El agotador viaje hasta allí había valido la pena. Corida también parecía contenta con la vista de la nueva ciudad.

Tras conseguir rápidamente una habitación en una posada, Liv comenzó a explorar la ciudad. Su prioridad era encontrar al boticario local y confirmar la disponibilidad de la nueva medicina.

—El suministro del nuevo medicamento es limitado, por lo que será necesario hacer una reserva para comprarlo.

Afortunadamente, el boticario de Adelinde no parecía exigir prueba de identidad para las reservas. No era por amabilidad; probablemente se debía a que no había familias influyentes de clase alta en la zona.

Para Liv, fue una suerte. Sin embargo, cuando le dijeron que se requería un documento de identidad para reservar, no tuvo más remedio que esperar.

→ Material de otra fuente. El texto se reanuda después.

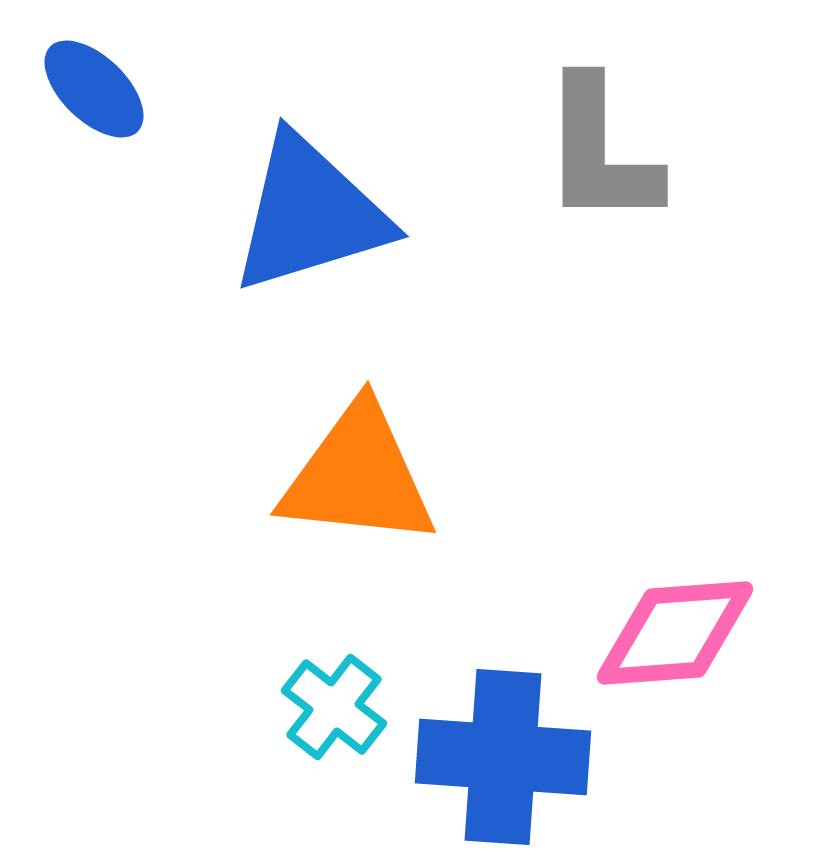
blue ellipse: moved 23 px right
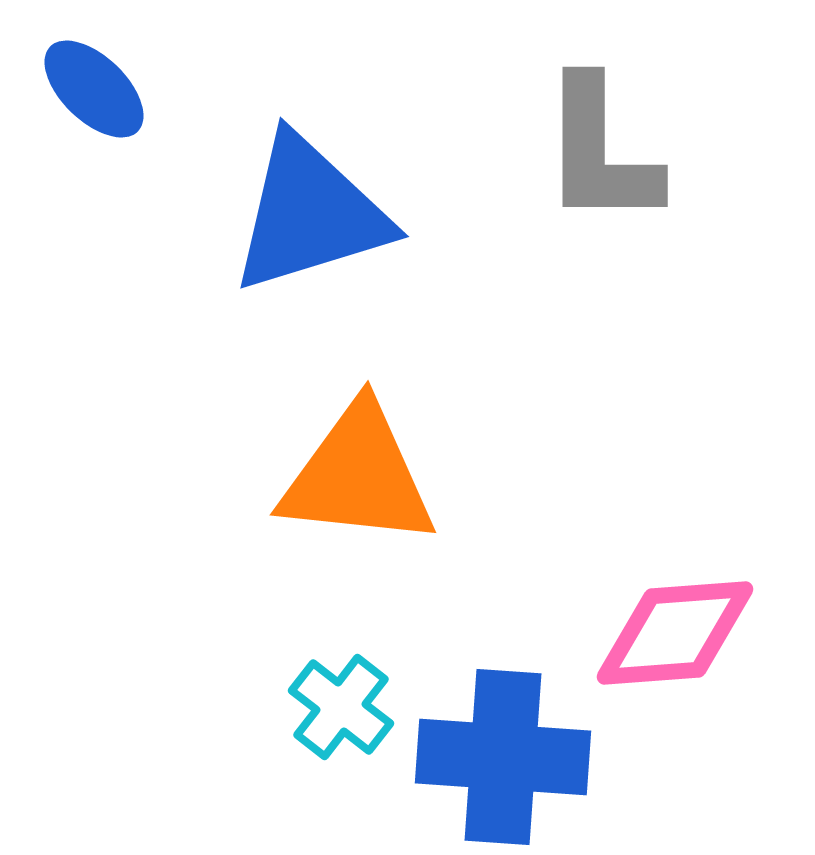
cyan cross: moved 7 px right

Ella todavía no había conseguido una identificación falsa.

Durante su viaje hasta aquí, Liv había confirmado que no la buscaban. No había encontrado ningún cartel de "se busca" de ella por ningún lado, y finalmente, incluso se había atrevido a viajar en tren. Gracias a eso, llegaron a Adelinde más rápido de lo esperado.

Por alguna razón, Jacques no la había denunciado. Incluso si lo hubiera hecho, parecía que no se había producido una búsqueda exhaustiva. En Adelinde, quizá ni siquiera fuera necesario ocultar su identidad.

Pero…

Aun así, una inexplicable sensación de inquietud le pesaba en el corazón. Algo que no podía identificar con exactitud...

No, de hecho, ella sabía qué era. Sabía exactamente qué le causaba ansiedad.

Mientras se alejaba de la botica y caminaba calle abajo, Liv levantó la vista de repente. Delante, vio a un joven que vendía periódicos, gritando a todo pulmón frente a un pintoresco parterre público.